Lo que nos enseña lo vivido en el 2020 es que la certeza que tanto añoramos es ilusoria y que la verdadera realidad planetaria está inmersa en el cambio, la transformación y la incertidumbre. Y con todo, para nada se trata de una enseñanza novedosa. Ya Heráclito, filósofo nacido en Éfeso en el siglo VI a.C., dejó cuenta de este conocimiento con su famosa conclusión de que jamás nos bañamos dos veces en el mismo río, haciendo referencia a que todo cambia, a que la realidad está inserta en un devenir en permanente transformación del que los seres humanos no tenemos el menor control.
Si nos lo permitimos, la pandemia por Covid 19 nos puede enseñar que si bien el dominio de nuestro entorno y de nuestro devenir es imposible –y, por lo tanto, la certeza ilusoria–, no se trata de un castigo sino de una manera más profunda de entender la naturaleza del mundo que habitamos.
La incertidumbre no es una anomalía sino una condición existencial inevitable y si asumimos nuestro papel de humanidad adulta y la aceptamos como es, vivir en lo incierto puede convertirse en una manera novedosa y creativa de contactar con la esencia más profunda de la realidad.
Aprender a vivir y a confiar en los procesos evolutivos, escuchar a nuestro cuerpo y a quienes nos rodean, poner atención a las pequeñas señales que nos da la vida pueden ser brújulas más precisas y eficaces que el espejismo de pretender controlarlo todo a partir de nuestra visión limitada y parcial.
Otra de las grandes lecciones que nos ha dejado la pandemia a partir de las restricciones y el confinamiento obligado está en la necesidad de abordar de manera distinta nuestra forma de relacionarnos, tanto con nosotros mismos, con el entorno y con los demás.
Si bien es cierto que hemos tenido que restringir y modificar nuestro modo de contacto con los demás tanto en el entrono laboral, como social, personal y familiar en aras de evitar contagios y reducir la propagación del virus, lo peor que podría pasarnos sería salir de esta crisis asumiendo al “otro” como una amenaza.
No debemos olvidar que ese “otro” que nos rodea, que viaja a nuestro lado en el transporte público, que camina por la nuestra misma acera, que está en la mesa de junto en el restaurante, vive el mismo dilema y experimenta la misma vulnerabilidad y frustración que nosotros.

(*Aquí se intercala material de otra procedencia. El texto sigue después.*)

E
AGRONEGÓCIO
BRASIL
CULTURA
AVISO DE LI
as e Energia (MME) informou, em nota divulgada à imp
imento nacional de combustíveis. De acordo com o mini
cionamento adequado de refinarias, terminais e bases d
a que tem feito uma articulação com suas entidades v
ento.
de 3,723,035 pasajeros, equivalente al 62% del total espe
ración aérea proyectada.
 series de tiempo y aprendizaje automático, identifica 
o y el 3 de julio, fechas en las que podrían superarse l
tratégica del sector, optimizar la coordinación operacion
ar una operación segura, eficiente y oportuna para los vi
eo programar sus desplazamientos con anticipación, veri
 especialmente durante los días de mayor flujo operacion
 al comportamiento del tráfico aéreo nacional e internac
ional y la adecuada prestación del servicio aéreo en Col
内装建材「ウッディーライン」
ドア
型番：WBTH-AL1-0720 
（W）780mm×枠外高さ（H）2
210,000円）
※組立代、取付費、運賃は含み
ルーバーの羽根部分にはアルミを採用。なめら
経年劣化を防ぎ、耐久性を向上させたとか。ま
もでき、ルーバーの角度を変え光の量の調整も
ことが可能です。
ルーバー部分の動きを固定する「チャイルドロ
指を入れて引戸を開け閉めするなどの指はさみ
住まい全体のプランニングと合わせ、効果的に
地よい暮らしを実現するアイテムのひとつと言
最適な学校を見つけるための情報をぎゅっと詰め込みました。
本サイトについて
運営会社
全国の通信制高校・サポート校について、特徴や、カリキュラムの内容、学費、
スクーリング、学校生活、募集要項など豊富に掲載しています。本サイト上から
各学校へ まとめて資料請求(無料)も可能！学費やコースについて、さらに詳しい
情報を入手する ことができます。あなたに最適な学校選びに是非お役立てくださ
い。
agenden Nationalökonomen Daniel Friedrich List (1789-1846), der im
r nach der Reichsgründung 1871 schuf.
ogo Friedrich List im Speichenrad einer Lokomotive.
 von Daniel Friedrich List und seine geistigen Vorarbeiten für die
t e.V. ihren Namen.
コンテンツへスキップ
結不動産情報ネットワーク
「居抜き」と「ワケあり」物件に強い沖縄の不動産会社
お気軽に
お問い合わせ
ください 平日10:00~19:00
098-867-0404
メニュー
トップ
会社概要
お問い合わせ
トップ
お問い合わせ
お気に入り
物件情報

Ese “otro” también tiene una familia que quiere proteger y tiene tanto miedo a enfermar, morir o contagiar a los suyos como lo tenemos cualquiera.
Asumir nuevas formas de socialización, que velen por la seguridad y la salud, pero que al mismo tiempo contemplen maneras aceptables de convivencia y vinculación verdadera es un imperativo central. Ante este escenario la propuesta es buscar una “convivencia consciente”, que implica tomar las medidas apropiadas para reducir al máximo el riesgo de contagio, pero también cuidar de nosotros en todos los aspectos que nos componen: en lo físico, pero también en lo emocional, en lo mental, en lo psicológico, en lo energético y en lo relacional. Esta intención nos exige mantenernos presentes, informados y cuidadosos, pero también proactivos, empáticos y responsables.